TASK STATEMENT: List every person named in the blog post about returning from rstudio::conf(2020).
>> Start TEXT PROVIDED
Yihui Xie

Back from rstudio::conf(2020)

My talk, Q&A's, and other conference experiences

Yihui Xie / 2020-02-06


Wait a minute. I thought I just wrote the blog post “Back from rstudio::conf 2019” not long ago. A whole year has passed?! I cannot believe it has been so long since I wrote a blog post last time. In this post, I’ll share some experiences as well as the materials of my presentation at the conference.

My talk: One R Markdown document, fourteen demos

TL;DR You can download the R script I used in the talk here: 2020-rstudio-conf-rmarkdown-demo.R. Note that it will try to automatically install the required R packages and download files required for the demos. If you want to run the script by yourself, I suggest you run it in a new directory to avoid cluttering your current working directory. You can find the video of this talk on resources.rstudio.com.

I presented fourteen demos based on the same R Markdown document in my talk. The goal was to show that a relatively simple R Markdown document can generate a large variety of output document formats, some of which can look quite sophisticated.

The idea for this talk originally came from my remote talk for the 2019 RaukR summer school in Sweden, in which I presented a series of R Markdown demos to show the versatility of R Markdown, but I used different R Markdown documents in that talk. BTW, I also met the organizers Marcin Kierczak and Sebastian Dilorenzo at rstudio::conf this time, and we “complained” together about how little kids made it so difficult for their parents to travel. They also brought a T-shirt of the summer school to me all the way from Sweden, to which I was very grateful.

At JSM 2019, I gave another talk on the R Markdown ecosystem, and decided to use the same R Markdown document. I put all output formats in the YAML metadata, and clicked the Knit button 14 times during the talk, which was a little awkward, because I had to look closely at the output formats and think which one would be the next one to present. It was not easy to do this in front of the audience when the time for the talk is short (20 minutes).
>> End TEXT PROVIDED
>> Start ENTRIES
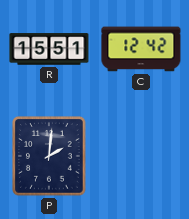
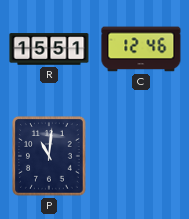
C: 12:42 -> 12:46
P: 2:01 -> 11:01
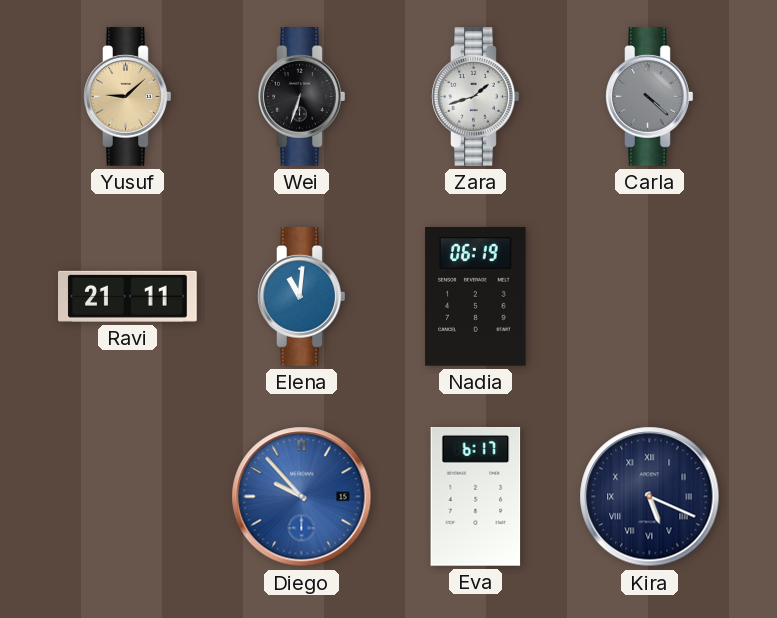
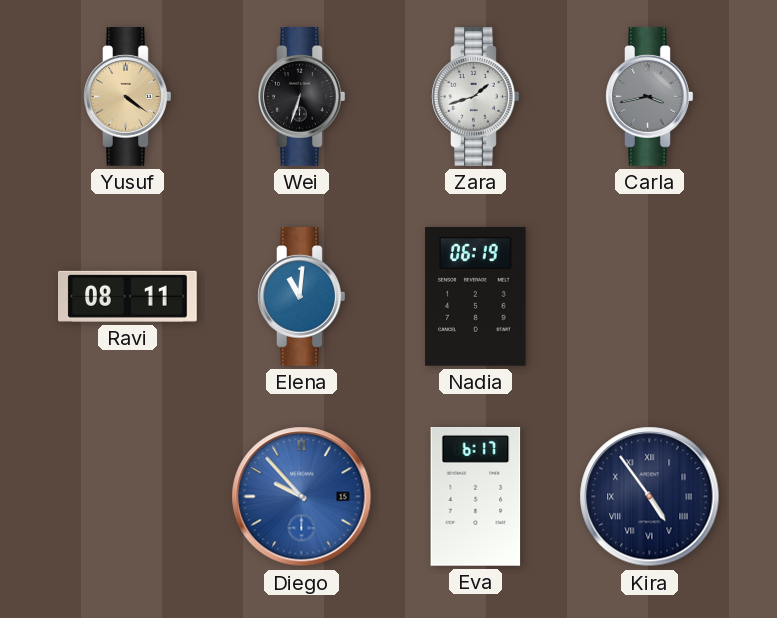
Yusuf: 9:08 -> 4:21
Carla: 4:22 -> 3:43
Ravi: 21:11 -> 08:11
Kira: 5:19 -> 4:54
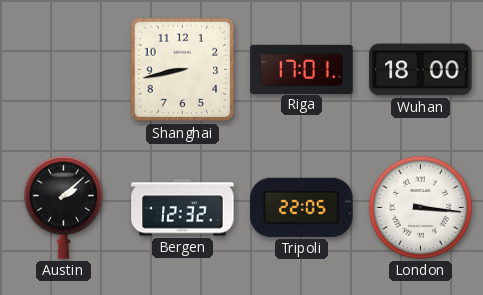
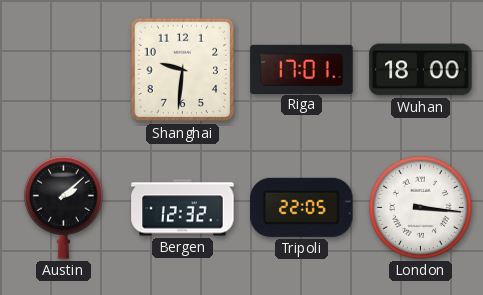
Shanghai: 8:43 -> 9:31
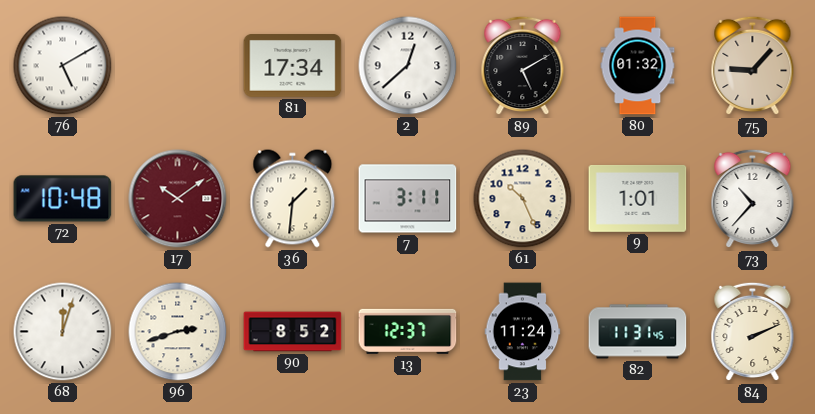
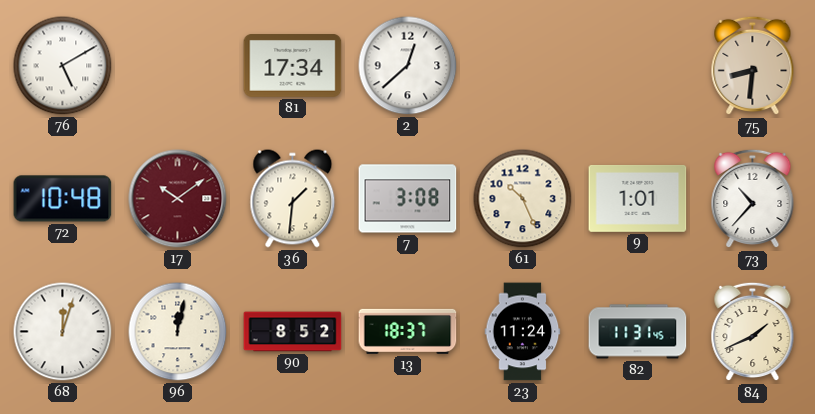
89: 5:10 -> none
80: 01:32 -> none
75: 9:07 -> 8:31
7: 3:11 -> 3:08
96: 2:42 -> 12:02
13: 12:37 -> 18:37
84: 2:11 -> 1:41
>> End ENTRIES
SOLUTION BELOW: Yihui Xie, Marcin Kierczak, Sebastian Dilorenzo